New visitors or home comers, those who attend HebCeltFest, as it’s known for short, will have chances to to experience high energy concerts under the Big Blue Tent on Lews Castle grounds, quieter shows at An Lanntair Arts Center, a relaxing vibe at the after hours festival club, and other events from Gaelic language taster courses to family concerts to street dances to games of shinty that are part of the festival time. These events take place in Stornoway on Lewis, the main town of the isles, and this year there are concerts on Harris and in the northern part of Lewis as well. Sail Hebrides and the Lewis Highland Games are taking place around the same time “so if you fancy a trip in a boat or tossing the caber then check them out!” MacLennan says, pointing out too that there is much natural beauty of the isles to be explored through your own rambles as well.

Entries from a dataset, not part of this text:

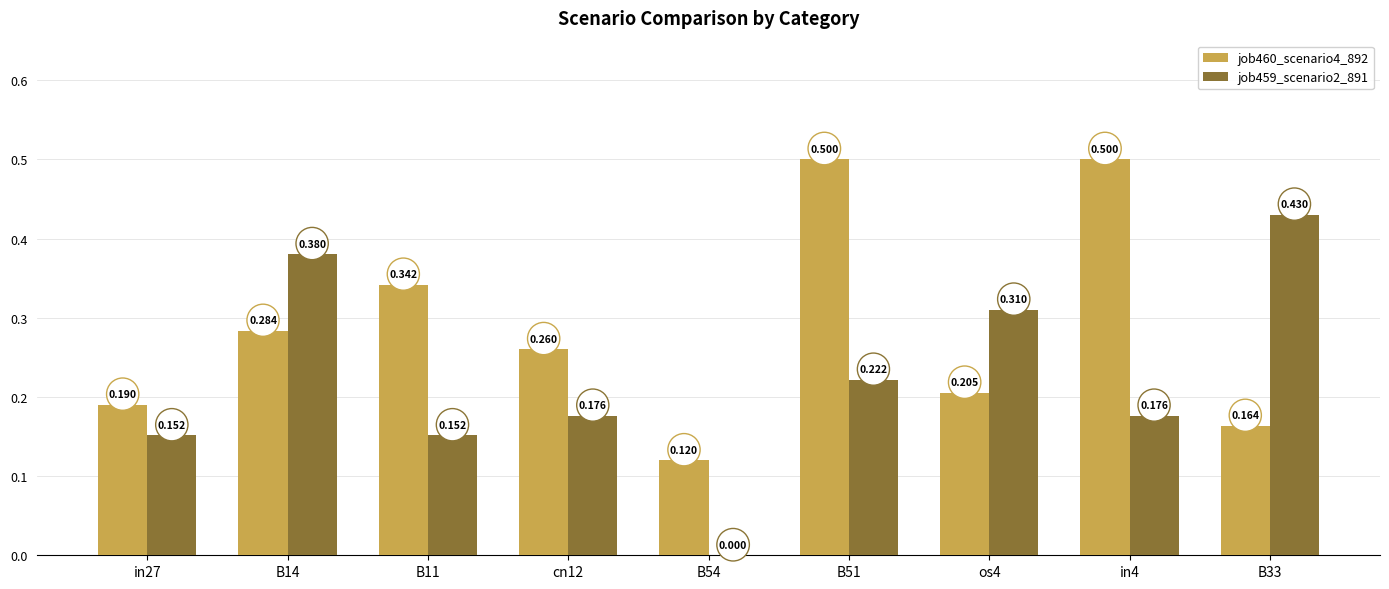

Is the value of job460_scenario4_892 at os4 greater than the value of job459_scenario2_891 at B33?

No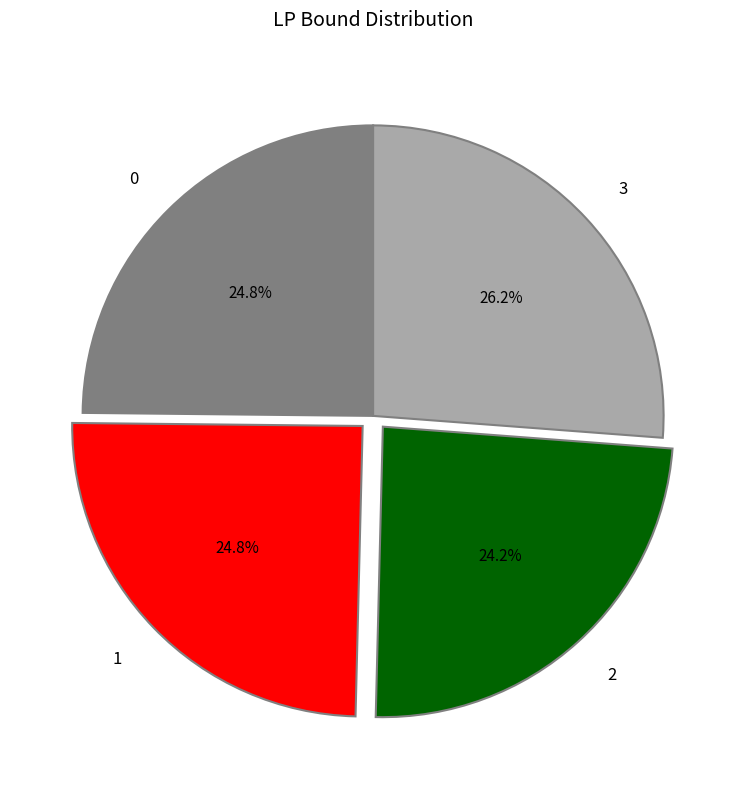

The 1 slice represents 32% of the pie. True or false?

False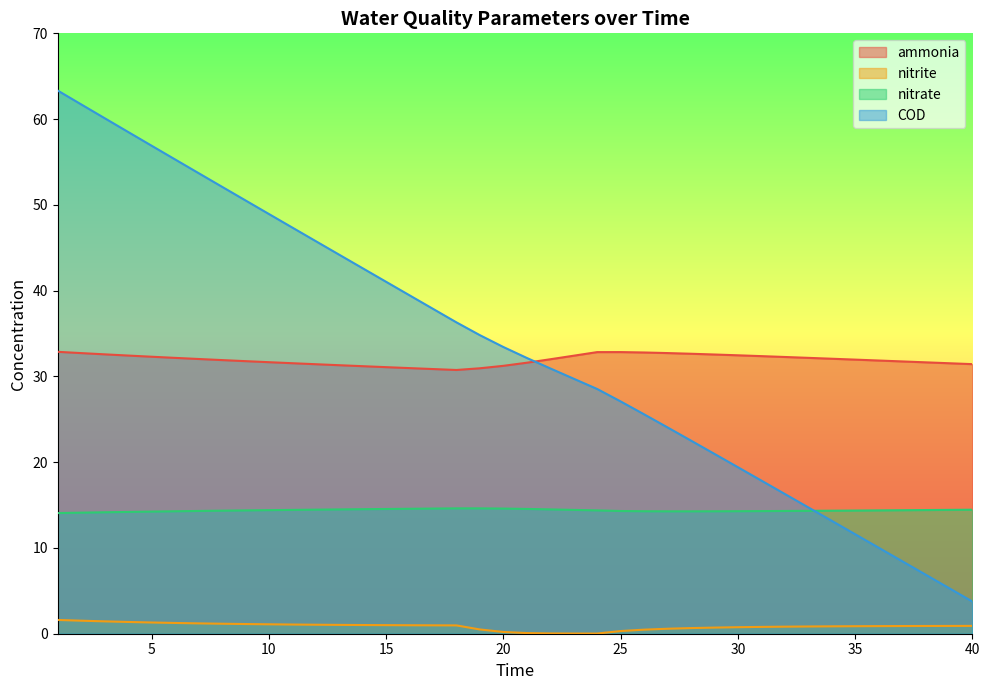

What is the highest value of the ammonia series?

32.9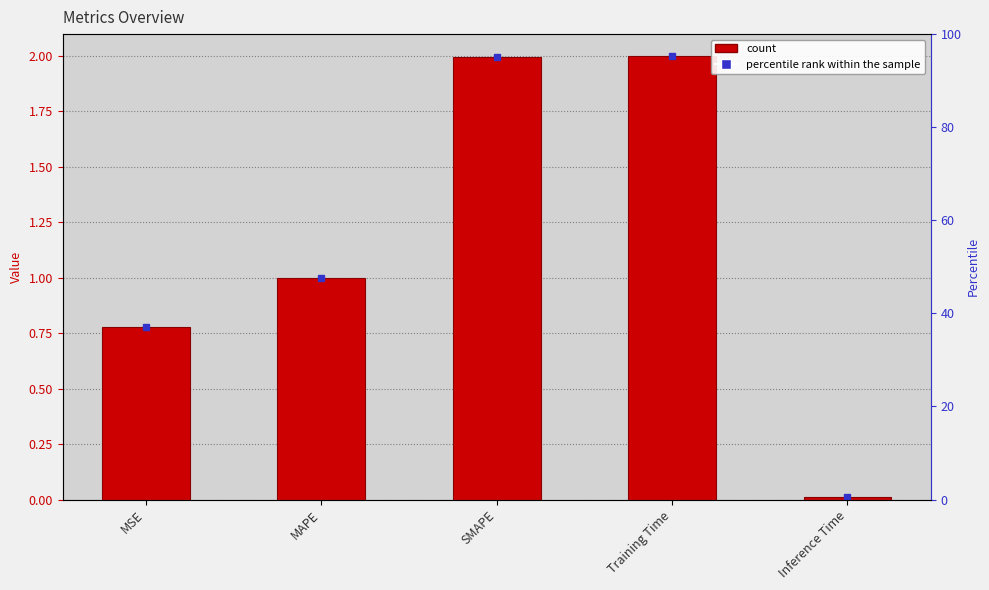

What is the average value?

1.2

Musicians, festival organizers, volunteers, vendors, concert goers, children, adults, teenagers, elders, English speakers, Gaelic speakers, families, island natives, travelers from afar — they all are part of HebCeltFest. It is very much a community event, and at the heart of this welcoming community is music. Musician and producer Mary Ann Kennedy, who has appeared at the festival several times, reflected on her most recent appearance. “I think that was the best show I have ever had the pleasure of being involved in. It was music being made for all the right reasons,” she says. Festival director Caroline MacLennan adds “There is something very warm and appealing when you manage to connect with local people, and share and enjoy time together.”

Radio nan Gaidheal will broadcast live with festival highlights from Stornoway at 2 pm UK time each day of the festival, 14 through 17 July.